But the Minneapolis-based medical device company hasn't let the lack of name recognition stop it from making headlines. Wednesday, Medtronic announced it submitted the final module of its pre-market approval application for its IN.PACT Admiral drug-coated balloon to the U.S. Food and Drug Administration.
This advances Medtronic's plans to introduce the new medical device for the treatment of peripheral artery disease afflicting millions of Americans. It has the potential to be a blockbuster if approved.
In addition, at last week's analysts meeting, Medtronic management emphasized its focus on revenue and earnings growth while remaining open to possible acquisitions if beneficial to the company's shareholders. Does that make Medtronic a possible suitor for British medical device company Smith & Nephew (SNN)?
The mere possibility of a merger pushed MDT to a 52-week high of $64.33 last week. Shares closed Wednesday at $61.17, up nearly 7% for the year to date.
What concerns me is the share price last week rose to a level where the dividend yield fell to a paltry 1.74%. When an investor compares that dividend yield to Johnson & Johnson's 2.72%, the scales tip decidedly against Medtronic.
Don't misunderstand: Medtronic is a great health-care company that has done a stellar job increasing the price of its stock. The following five-year chart demonstrates this graphically.
I loved the stock in August 2011 when it traded at $31 and still loved it when it traded at $40.68 in December 2012. But when I look at the chart and see that Medtronic's diluted quarterly year-over-year EPS growth (red line) has pancaked for the past three years along with its quarterly revenue growth I become concerned.
In the quarter ending April 25 year-over-year earnings growth fell by almost 54%. Year-over-year quarterly revenue grew a measly 2.4%. These are not the kind of metrics that empower a company to raise its dividend payout or offer much upside potential for shareholders.
The company reports current quarterly earnings and revenue numbers the week of August 18. My research suggests that Medtronic will report close to a 7% increase in EPS from the year-ago quarter and a 4% boost in quarterly revenue.
While these numbers are positive and I acknowledge the company's appreciable 28.4% operating margin, I'd encourage new investors to sit on their hands and wait until the shares price settles down before buying.

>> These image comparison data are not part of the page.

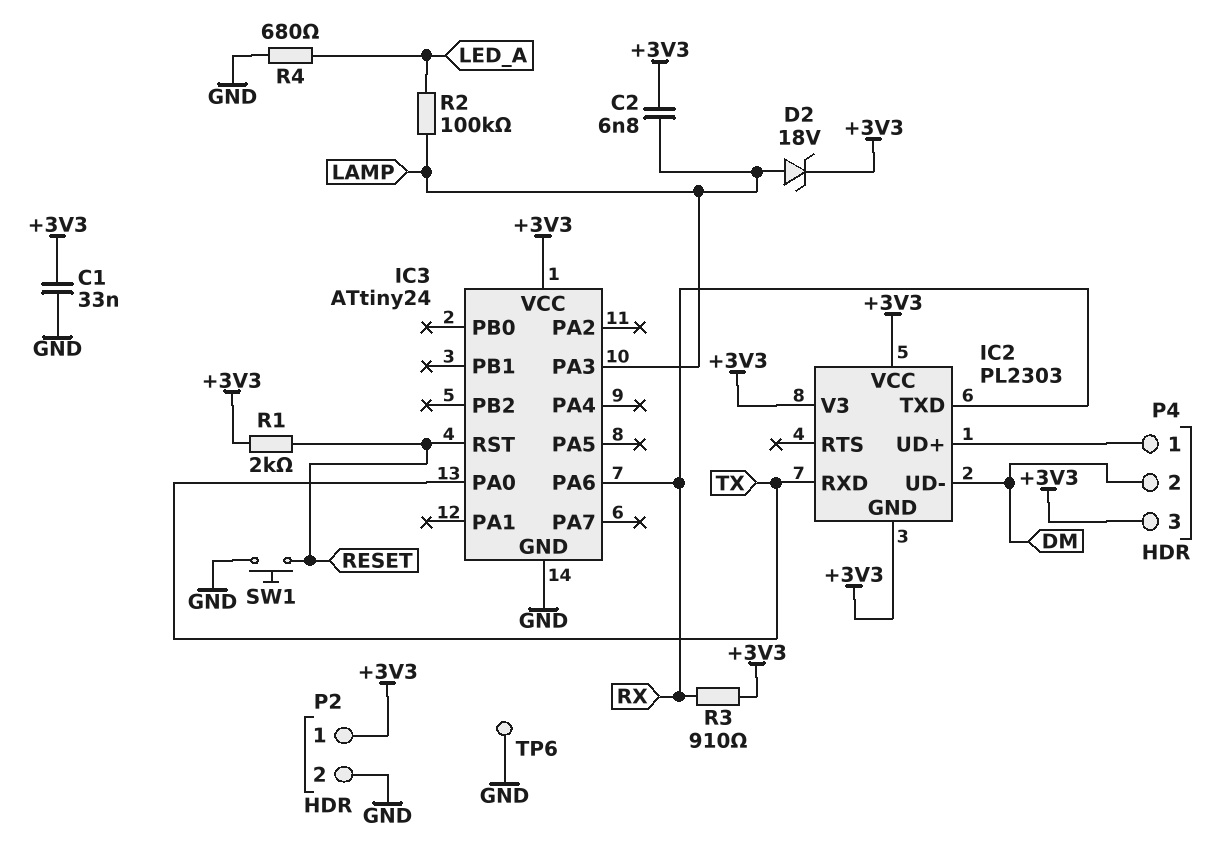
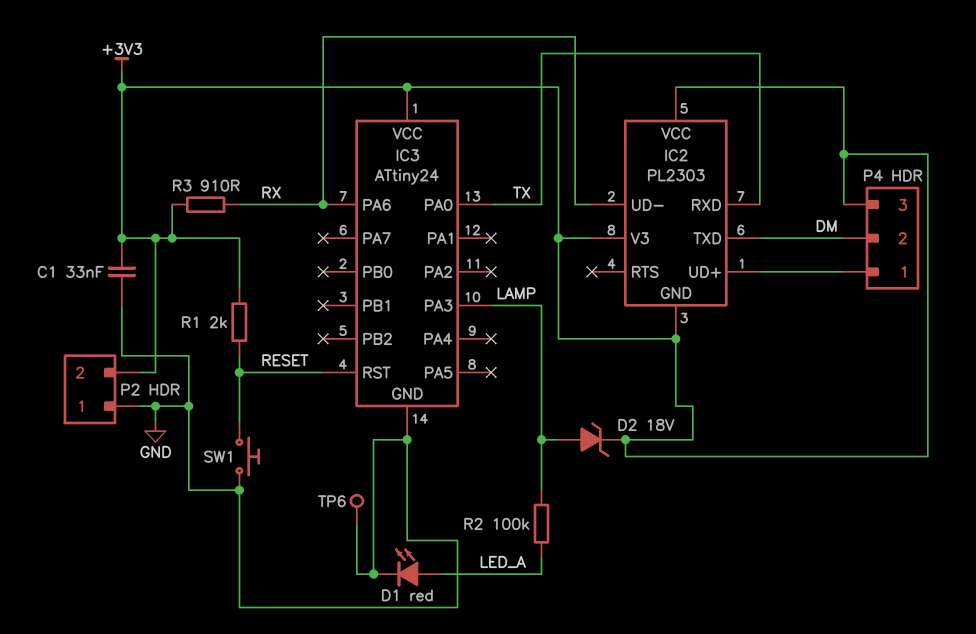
C2: 6.8nF (+3V3, LAMP) -> none
D1: none -> LED red (A LED_A, K GND)
IC2 pin TXD: RX -> DM
IC2 pin UD-: DM -> RX
P2 pin 1: +3V3 -> GND
P2 pin 2: GND -> +3V3
R4: 680 (GND, LED_A) -> none

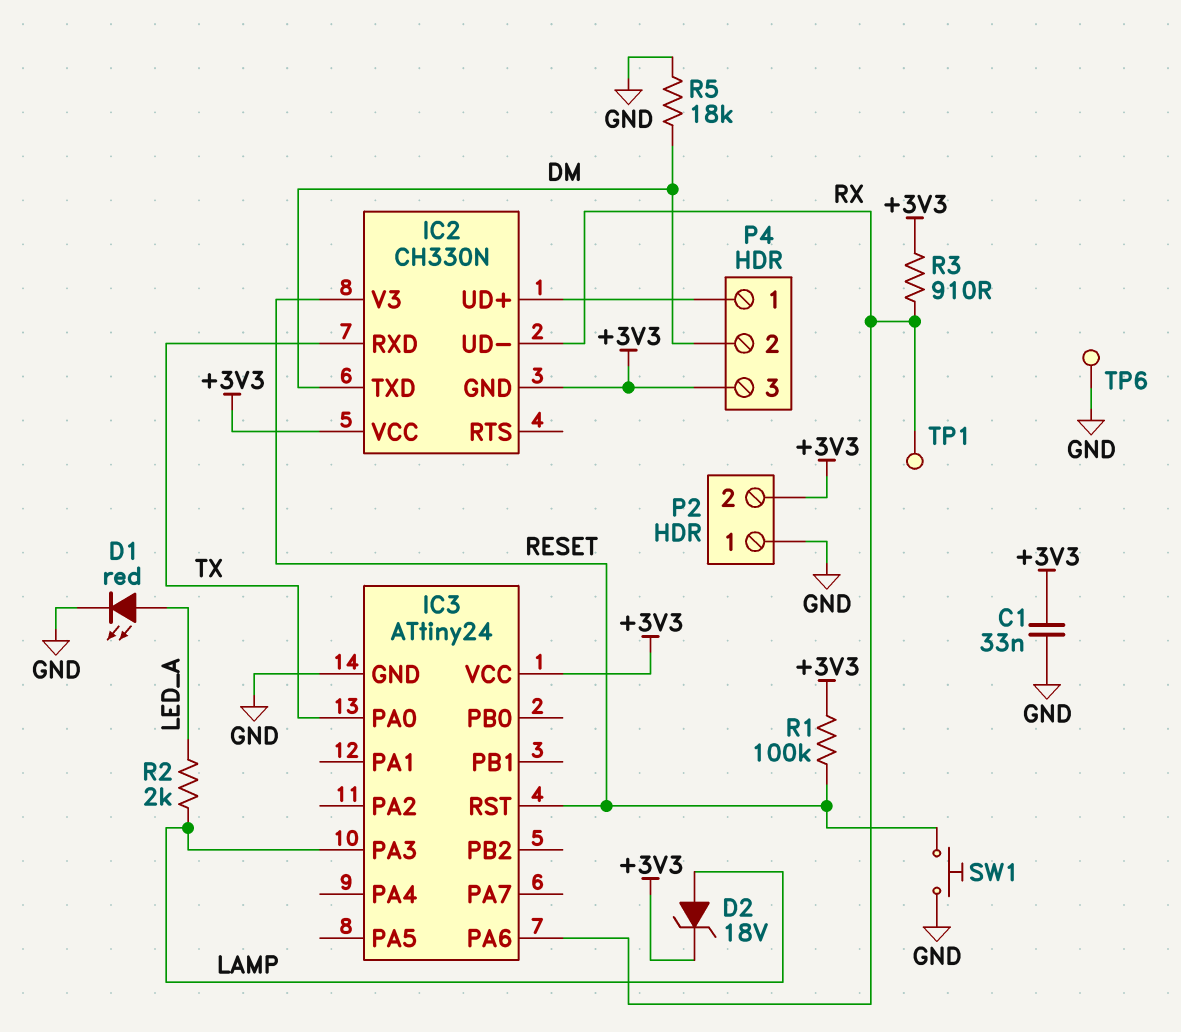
IC2: PL2303 -> CH330N
IC2 pin V3: +3V3 -> RESET
R1: 2k (+3V3, RESET) -> 100k (+3V3, RESET)
R2: 100k (LAMP, LED_A) -> 2k (LAMP, LED_A)
R5: none -> 18k (DM, GND)
TP1: none -> test point (RX)

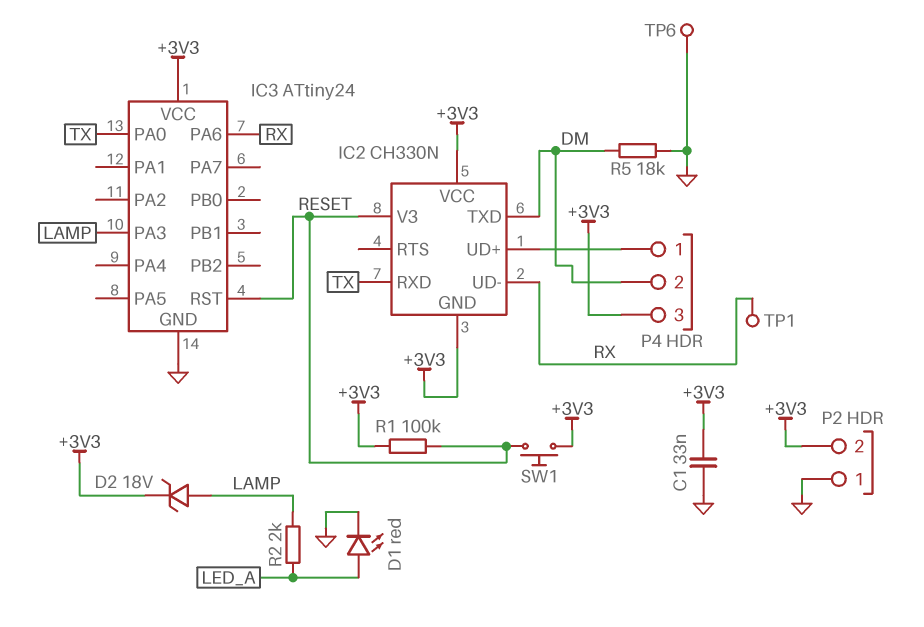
R3: 910 (+3V3, RX) -> none
SW1: button (GND, RESET) -> button (+3V3, RESET)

The stock experienced a sizable correction in the first quarter of this year. From a peak on January 8 of $60.93, shares of MDT began a correction that penetrated both the 50- and 200-day moving price averages down to a low of $53.33 on Feb.4, nearly a 12.5% drop!
This time could be different and a correction of that magnitude may be wishful thinking. Yet, unless the company takes steps that are immediately accretive to earnings, another test of the 200-day moving average isn't out of the question.
This would offer a buying opportunity below $58, which would lift the dividend yield closer to 2%. Throw in the possibility of a dividend increase before the end of the year plus my $65 one-year price target and the total return potential on this medical tech titan is an adequate 15%.
At the time of publication the author had no positions in any of the companies mentioned.
This article represents the opinion of a contributor and not necessarily that of TheStreet or its editorial staff.